> **WHAT YOU SHOULD DO**
Arrange the lines below as a numbered list, skipping any blank lines and leaving out the pictures.

> **PROVIDED MATERIAL**

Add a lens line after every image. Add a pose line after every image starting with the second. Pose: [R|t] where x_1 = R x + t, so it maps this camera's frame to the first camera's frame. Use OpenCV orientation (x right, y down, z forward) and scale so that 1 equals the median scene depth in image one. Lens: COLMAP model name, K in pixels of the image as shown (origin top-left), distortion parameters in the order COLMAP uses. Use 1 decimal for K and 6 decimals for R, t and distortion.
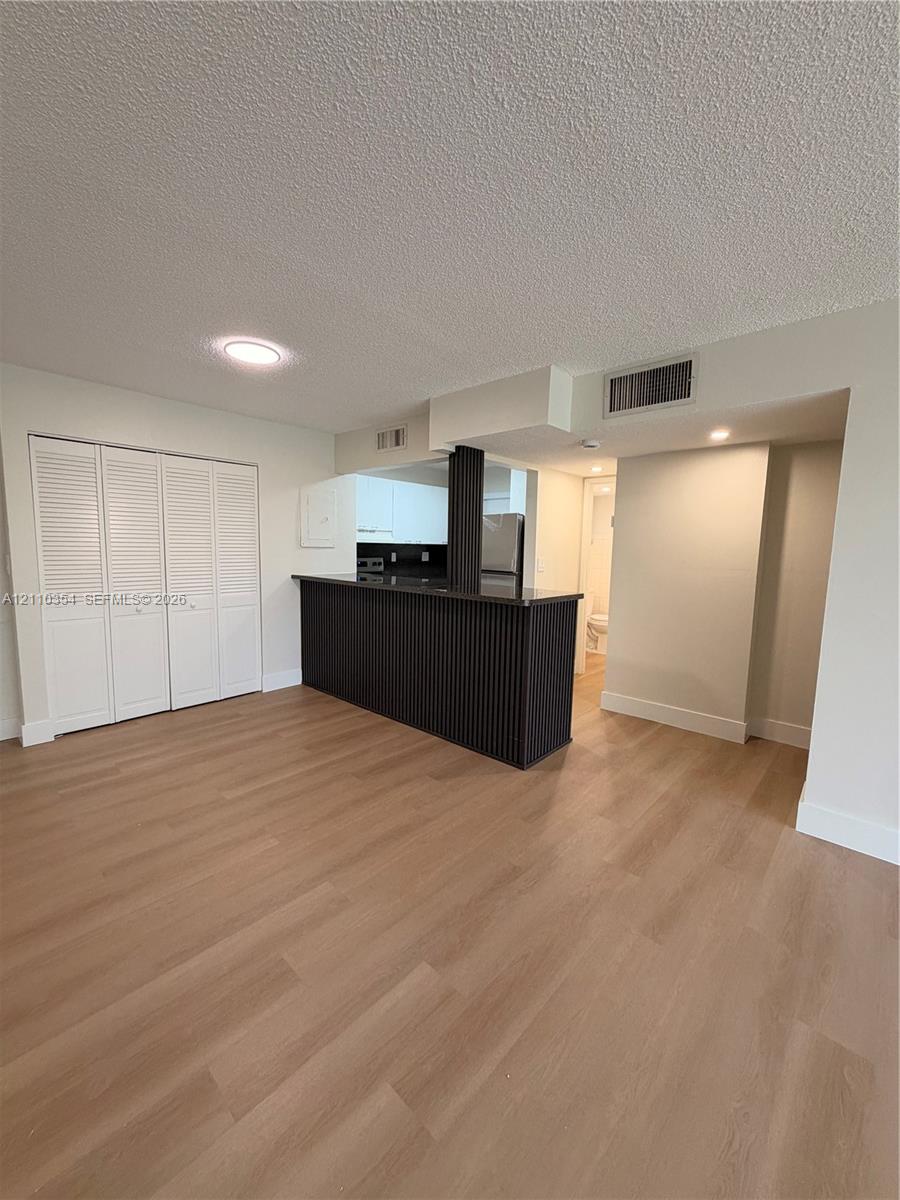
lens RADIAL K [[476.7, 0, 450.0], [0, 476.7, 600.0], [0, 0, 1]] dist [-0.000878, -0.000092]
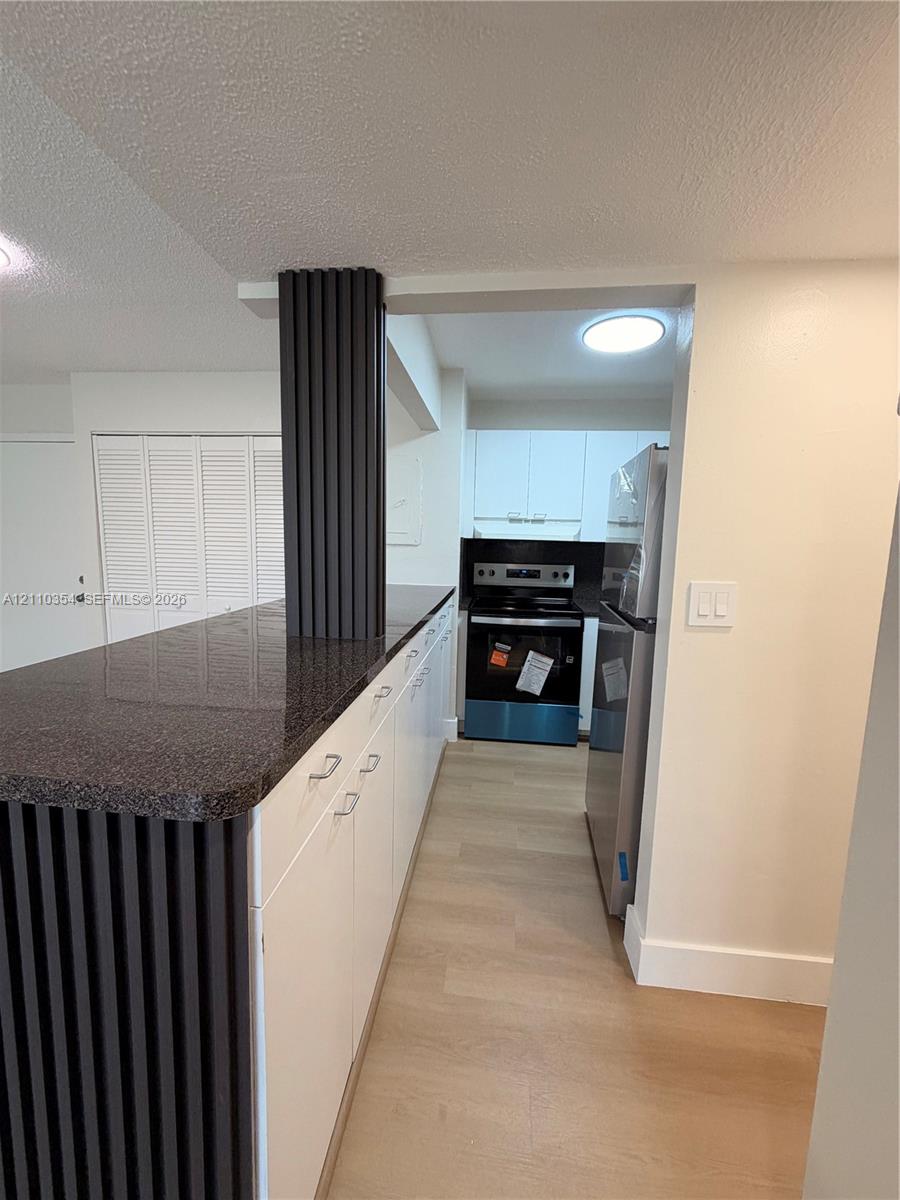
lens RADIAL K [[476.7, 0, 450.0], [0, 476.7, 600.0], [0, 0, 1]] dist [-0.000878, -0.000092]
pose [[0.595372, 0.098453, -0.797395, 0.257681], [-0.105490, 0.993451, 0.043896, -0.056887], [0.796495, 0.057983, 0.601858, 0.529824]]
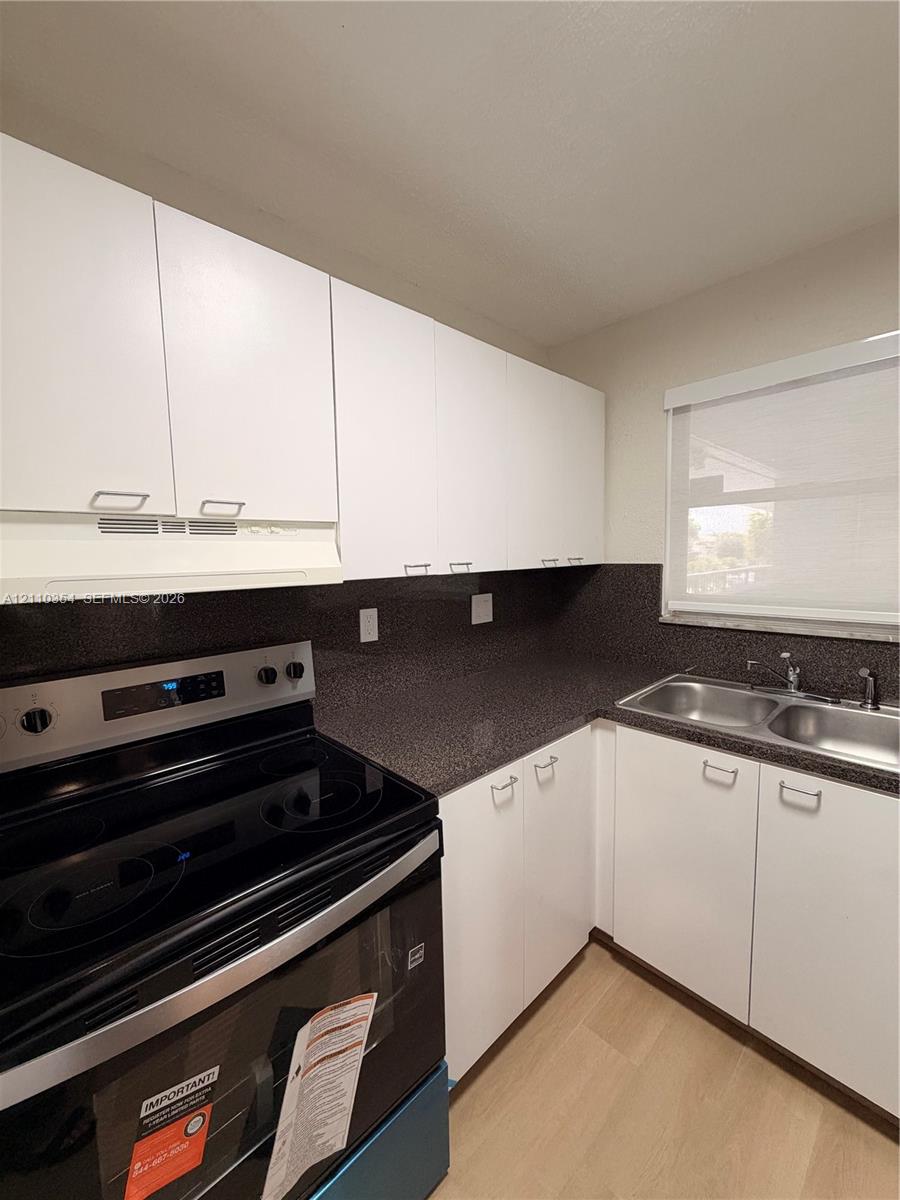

> **COMPLETED EXERCISE**
1. Add a lens line after every image. Add a pose line after every image starting with the second. Pose: [R|t] where x_1 = R x + t, so it maps this camera's frame to the first camera's frame. Use OpenCV orientation (x right, y down, z forward) and scale so that 1 equals the median scene depth in image one. Lens: COLMAP model name, K in pixels of the image as shown (origin top-left), distortion parameters in the order COLMAP uses. Use 1 decimal for K and 6 decimals for R, t and distortion.
2. lens RADIAL K [[476.7, 0, 450.0], [0, 476.7, 600.0], [0, 0, 1]] dist [-0.000878, -0.000092]
3. lens RADIAL K [[476.7, 0, 450.0], [0, 476.7, 600.0], [0, 0, 1]] dist [-0.000878, -0.000092]
4. pose [[0.595372, 0.098453, -0.797395, 0.257681], [-0.105490, 0.993451, 0.043896, -0.056887], [0.796495, 0.057983, 0.601858, 0.529824]]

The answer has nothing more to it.